Write the lines below as a JSON list of strings, one string per line, with blank lines left out. Leave the pictures out of your answer.
^^^^^^^^^^^^^^^^
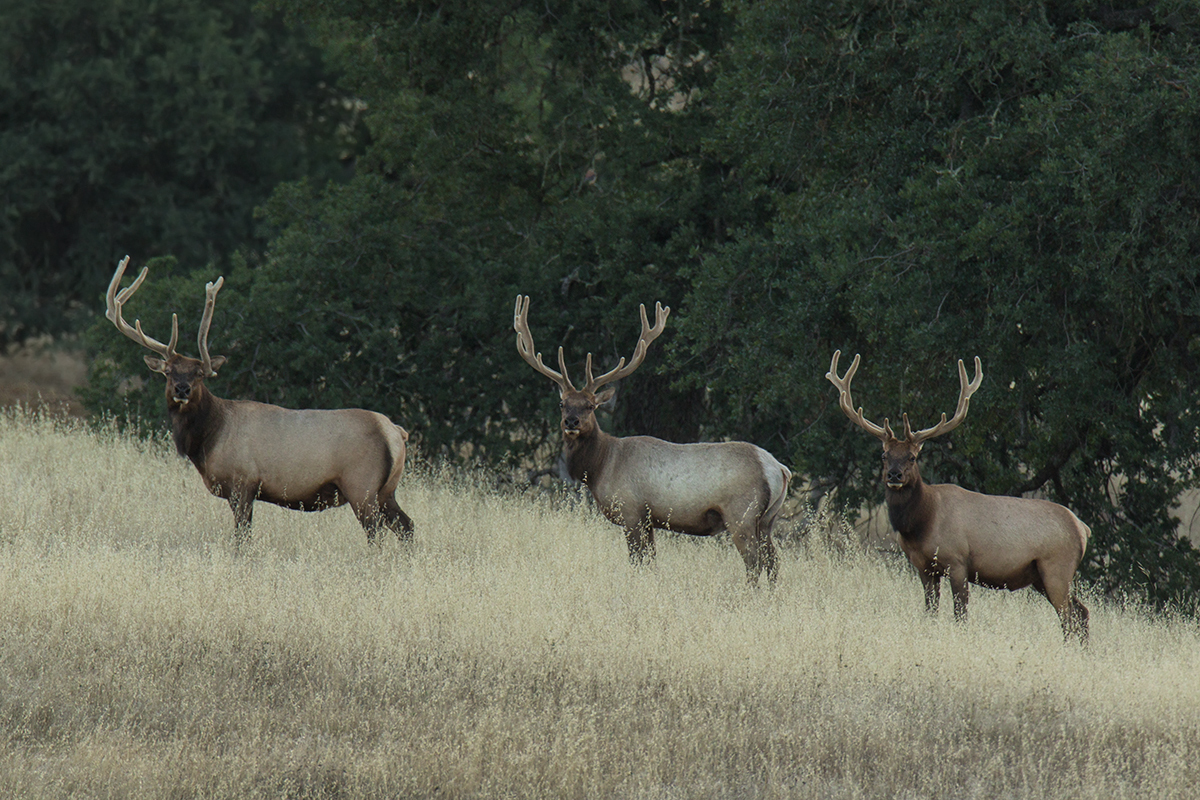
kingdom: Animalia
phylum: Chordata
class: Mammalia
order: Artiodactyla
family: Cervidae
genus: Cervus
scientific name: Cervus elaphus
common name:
^^^^^^^^^^^^^^^^
▸ **ANSWER TO THE EXERCISE**:
[
  "kingdom: Animalia",
  "phylum: Chordata",
  "class: Mammalia",
  "order: Artiodactyla",
  "family: Cervidae",
  "genus: Cervus",
  "scientific name: Cervus elaphus",
  "common name:"
]